When I was your age, I knew everything about how to play bass trombone and just needed to find the right horn and mouthpiece...
Now I am old, I realise that I know very little about how to play bass trombone but the few things I know have turned out to be quite useful.

Chris Stearn
117  Horns, Gear, and Equipment / Mouthpieces / Re: Bass Trombone Mouthpiece for Big Band on: Nov 26, 2016, 02:24PM
In response to the "don't just play bigger", I completely agree, It took me a while to understand that and comprehend it, but now I do. concern with playing I bigger mouthpiece is it has felt more comfortable to me. My range on tuba is pretty large, right now it's about pedal range up to high B flat, like the 4 ledger line B flat. Give me a trumpet, I may have a 2 partial range. I know this may not be applicable, but what im trying to say is I work better with larger mouthpieces (I think). The only larger bass trombone mouthpiece I've  ever played was the 59, which I can agree, is not a good mouthpiece.

So to refine my question, I'm not looking for necessarily "how big can I go" but what's a mouthpiece with those characteristics. I just feel like with my mouth anatomy, I may do better with a larger mouthpiece, but I'm not entirely sure, that's why I'm here.

And also, I'm not saying I want a mouthpiece to give me a larger range, I want a mouthpiece that I can work with to practice and keep my range solid and help me become a better player. I know "it's not the equipment, it's player". Trust me, I've heard that plenty of times over the years, but you can't become Joe Alessi on a elementary rental school horn.
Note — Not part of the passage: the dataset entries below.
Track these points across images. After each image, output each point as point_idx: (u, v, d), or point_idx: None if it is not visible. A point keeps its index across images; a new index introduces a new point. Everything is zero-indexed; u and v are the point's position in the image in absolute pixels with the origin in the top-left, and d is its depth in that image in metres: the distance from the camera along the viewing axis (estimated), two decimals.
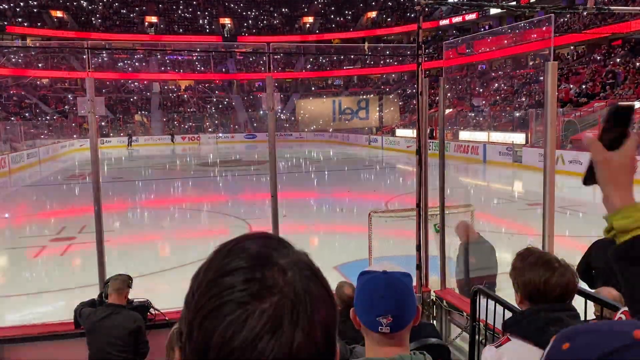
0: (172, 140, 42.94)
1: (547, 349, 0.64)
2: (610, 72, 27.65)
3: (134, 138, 40.90)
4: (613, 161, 0.94)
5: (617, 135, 0.96)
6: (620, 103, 0.99)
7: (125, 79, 50.76)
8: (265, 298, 0.53)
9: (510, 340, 1.69)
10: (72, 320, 3.96)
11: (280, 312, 0.53)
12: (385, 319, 1.26)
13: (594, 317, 2.92)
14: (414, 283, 4.66)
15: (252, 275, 0.55)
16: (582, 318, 2.82)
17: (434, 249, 4.96)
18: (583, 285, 3.77)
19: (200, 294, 0.55)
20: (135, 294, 4.15)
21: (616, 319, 2.36)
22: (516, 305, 3.12)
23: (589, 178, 0.99)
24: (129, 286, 3.86)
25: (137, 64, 52.61)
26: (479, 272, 5.17)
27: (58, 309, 7.00)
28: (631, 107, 0.99)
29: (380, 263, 1.37)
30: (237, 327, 0.52)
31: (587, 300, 2.85)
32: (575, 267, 4.10)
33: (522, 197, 16.78)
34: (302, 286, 0.56)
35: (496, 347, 1.70)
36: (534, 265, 1.79)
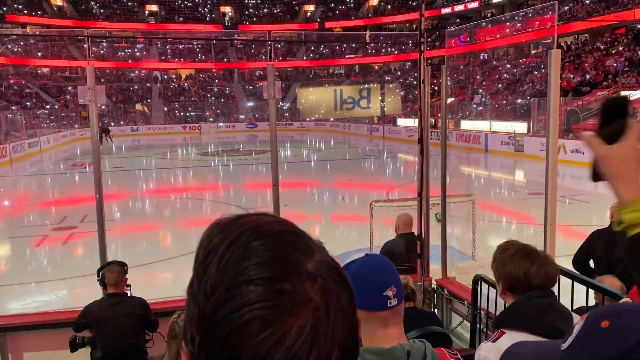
0: (104, 137, 30.19)
1: (580, 326, 0.61)
2: (628, 60, 27.22)
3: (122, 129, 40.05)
4: (614, 155, 0.93)
5: (615, 128, 0.94)
6: (613, 96, 0.98)
7: (125, 68, 50.57)
8: (299, 314, 0.49)
9: (505, 333, 1.70)
10: (74, 309, 3.97)
11: (316, 328, 0.49)
12: (391, 290, 1.29)
13: (594, 304, 2.93)
14: (416, 272, 4.67)
15: (280, 287, 0.50)
16: (584, 306, 2.83)
17: (435, 238, 4.97)
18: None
19: (218, 302, 0.50)
20: (137, 282, 4.17)
21: None
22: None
23: (596, 175, 0.97)
24: (125, 272, 3.87)
25: (137, 53, 52.39)
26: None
27: (60, 298, 7.04)
28: (626, 99, 0.97)
29: (352, 257, 1.40)
30: (272, 345, 0.48)
31: (589, 289, 2.85)
32: (574, 256, 4.10)
33: (523, 186, 16.76)
34: (334, 295, 0.52)
35: (492, 342, 1.70)
36: (513, 257, 1.83)
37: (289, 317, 0.49)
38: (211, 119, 46.81)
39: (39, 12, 50.38)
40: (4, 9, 47.22)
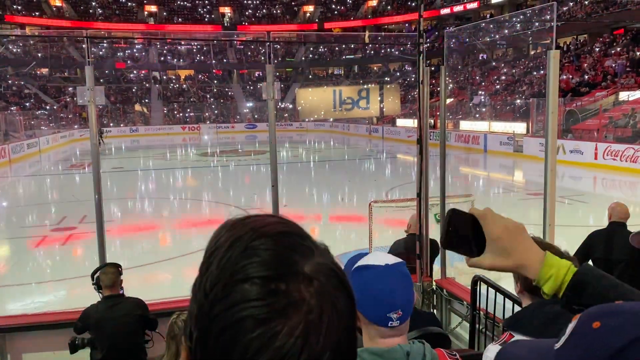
0: (100, 138, 28.63)
1: (573, 326, 0.61)
2: (630, 60, 27.12)
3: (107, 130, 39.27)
4: (494, 262, 0.94)
5: (472, 239, 0.94)
6: (445, 228, 0.94)
7: (124, 69, 50.54)
8: (291, 315, 0.49)
9: (513, 337, 1.68)
10: (74, 309, 3.97)
11: (307, 330, 0.49)
12: (395, 313, 1.25)
13: None
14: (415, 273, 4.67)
15: (275, 287, 0.50)
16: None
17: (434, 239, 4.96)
18: None
19: (215, 299, 0.51)
20: (136, 283, 4.16)
21: None
22: (517, 295, 3.13)
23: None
24: (120, 274, 3.85)
25: (137, 53, 52.37)
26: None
27: (59, 299, 7.04)
28: (449, 214, 0.95)
29: (373, 254, 1.35)
30: (262, 344, 0.49)
31: None
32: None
33: (522, 186, 16.77)
34: (330, 298, 0.52)
35: (500, 345, 1.68)
36: None
37: (281, 317, 0.49)
38: (210, 120, 46.78)
39: (38, 13, 50.34)
40: (3, 12, 47.17)
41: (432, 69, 4.57)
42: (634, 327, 0.56)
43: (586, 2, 34.47)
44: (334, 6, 58.23)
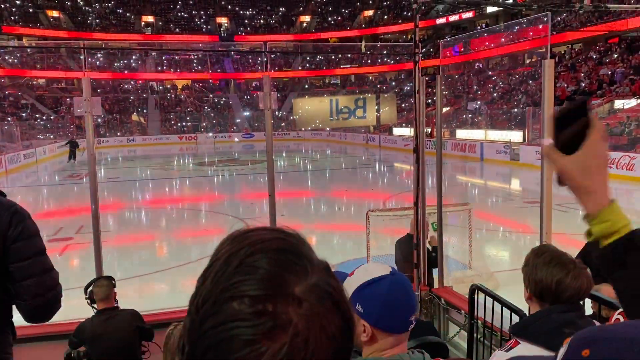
0: (72, 155, 28.00)
1: (563, 352, 0.60)
2: (635, 68, 27.20)
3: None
4: (572, 168, 0.87)
5: (572, 134, 0.86)
6: (572, 99, 0.90)
7: (121, 79, 50.63)
8: (276, 337, 0.49)
9: (519, 343, 1.67)
10: (70, 321, 3.94)
11: (292, 352, 0.49)
12: (414, 316, 1.28)
13: (591, 313, 2.93)
14: (413, 281, 4.66)
15: (263, 307, 0.50)
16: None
17: None
18: None
19: (205, 314, 0.51)
20: (133, 293, 4.14)
21: (613, 319, 2.35)
22: (514, 304, 3.13)
23: (561, 180, 0.90)
24: (114, 286, 3.81)
25: (133, 64, 52.48)
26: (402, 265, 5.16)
27: None
28: (582, 99, 0.90)
29: (363, 268, 1.34)
30: None
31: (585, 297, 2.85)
32: None
33: (519, 195, 16.80)
34: (319, 321, 0.51)
35: (506, 351, 1.67)
36: (548, 264, 1.75)
37: (265, 339, 0.49)
38: (207, 130, 46.78)
39: (35, 24, 50.44)
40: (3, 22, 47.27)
41: (428, 77, 4.60)
42: (624, 355, 0.55)
43: (581, 12, 34.72)
44: (330, 16, 58.56)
I find it easier to play wider rim too... the last four years I have done everything a pro is required to do on bass using Doug Elliot's 116 rim and various backparts. If you want to go big I would go with Doug's stuff.... so flexible. Could you play all day on a 116 rim? I suspect you will not be developed enough.... you already admit that you cannot play fluid pedals on a 1 1/2G... so your lip tissue is not yet flexible enough for that.

Chris Stearn
118  Horns, Gear, and Equipment / Mouthpieces / Re: Bass Trombone Mouthpiece for Big Band on: Nov 26, 2016, 12:42PM
Okay Matt, this is not just for you, but also for all the young guys asking similar questions.... first, and this may get me flack... the Schilke 59 is not a great mouthpiece.... how many pros do you see using them ? So you are right on that count.
Next... the big one... there is NO mouthpiece that will help you play high and low with a classic bass sound. You are asking for a piece of metal to replace hours of work... it won't.
Smaller pieces get the old classic sound, bigger ones get the modern sound. With hours of work you can get either kind to do everything.... I know... I have done it. You work with the gear and learn how to make it work for you. I think many in-between pieces simply offer the worst of both worlds, rather than  the best. I would advise a young player to select a popular smaller bass piece and work at it. Classy bass playing takes time and effort... sorry.

Chris Stearn
119  Horns, Gear, and Equipment / Instruments / Re: Conn 73H vs 83H? on: Nov 21, 2016, 02:57AM
Thanks for the insight Chris! I haven't had the chance to play a bass with the side-by-side triggers. I guessing there is a reason they never caught on. Would I have to get them split (if I were to buy a 73H)?
I like side by side levers... it's personal. A bit harder to go from 1 to 2 valves... but you learn.
Chris Stearn
120  Horns, Gear, and Equipment / Instruments / Re: Conn 73H vs 83H? on: Nov 20, 2016, 11:50PM
83H has same bell flare as 73H but in red brass. Both have long slides. Valves are supposed to be the same but most 83H valves have poor compression.
The 83H is great on paper, but I only ever played ONE decent one. Owned a couple... tried many.... not a good horn.
Played, and owned many good 73H models.